Todas as boas ideias que Sérgio Moro estava disposto a encampar no Ministério da Justiça poderiam ser tocadas por alguém como Carlos Fernando dos Santos Lima, que havia acabado de deixar a Lava Jato. É natural que procuradores enveredem pela política, pois têm lado, cumprem missões, emitem opiniões e dialogam constantemente com a opinião pública. O cargo de juiz demanda discrição mesmo após a aposentadoria, sob pena de pôr em dúvida decisões de toda uma vida.
Melhor do que ninguém, Moro sabe da importância de um trabalho como o dele ter uma boa imagem junto à opinião pública. Essa preocupação salta das entrelinhas no bom artigo que assinou sobre a Mãos Limpas, e foi posta à prova pela operação que o fez famoso em todo o Brasil. Mas o árbitro aceitou um valioso cargo no governo Bolsonaro após ter importante participação na eleição do presidente eleito. Mercado e imprensa davam como certa a vitória de Fernando Haddad num eventual segundo turno quando a delação de Antonio Palocci veio a público sem o apoio do Ministério Público, mas apenas da Polícia Federal. E ajudou na polarização que findaria em vitória de Jair Bolsonaro.

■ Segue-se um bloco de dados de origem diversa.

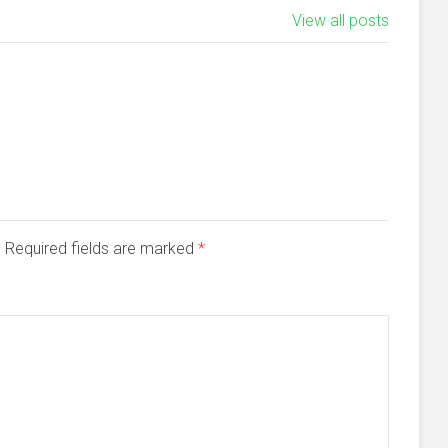
View all posts
d. Required fields are marked
*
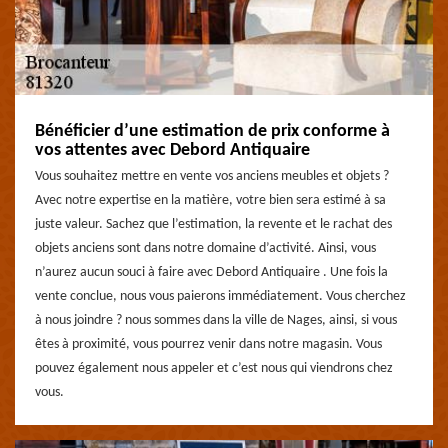
Bénéficier d’une estimation de prix conforme à
vos attentes avec Debord Antiquaire
Vous souhaitez mettre en vente vos anciens meubles et objets ?
Avec notre expertise en la matière, votre bien sera estimé à sa
juste valeur. Sachez que l’estimation, la revente et le rachat des
objets anciens sont dans notre domaine d’activité. Ainsi, vous
n’aurez aucun souci à faire avec Debord Antiquaire . Une fois la
vente conclue, nous vous paierons immédiatement. Vous cherchez
à nous joindre ? nous sommes dans la ville de Nages, ainsi, si vous
êtes à proximité, vous pourrez venir dans notre magasin. Vous
pouvez également nous appeler et c’est nous qui viendrons chez
vous.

O vice-presidente eleito bateu com a língua nos dentes tornando público que o convite ao juiz federal ocorrera antes mesmo de a campanha se encerrar. Deixou no ar que a decisão do início de outubro não fora tomada por um magistrado que seguia uma agenda independente da eleitoral, mas por alguém que almejava ascensão política. E que ascendeu quatro dias após a conclusão da apuração.
De novembro de 2018 em diante, todos os livros de história poderão enumerar os fatos listados nesses dois parágrafos. Todos os professores poderão afirmar que as suspeitas de um viés político no trabalho da Lava Jato ganharam força como nunca. E certamente os corruptos que ainda tentarão depenar a nação usarão o exemplo sempre que algum juiz ousar puni-los pelas mais variadas contravenções.
Ignorando a máxima milenar de que não basta ser honesto, é preciso parecer honesto, Moro entrou na política colocando em suspeição não apenas a própria carreira, mas a de qualquer magistrado que se disponha a fazer trabalho igualmente encantador. Foi um risco desnecessário para alguém que já tinha uma vaga garantida na Suprema Corte. Apenas resultados excelentes do que pretende aprontar na Esplanada dos Ministérios justificarão aposta tão cara. Capacidade para tanto, o ex-juiz há de ter. Resta saber se terá sorte.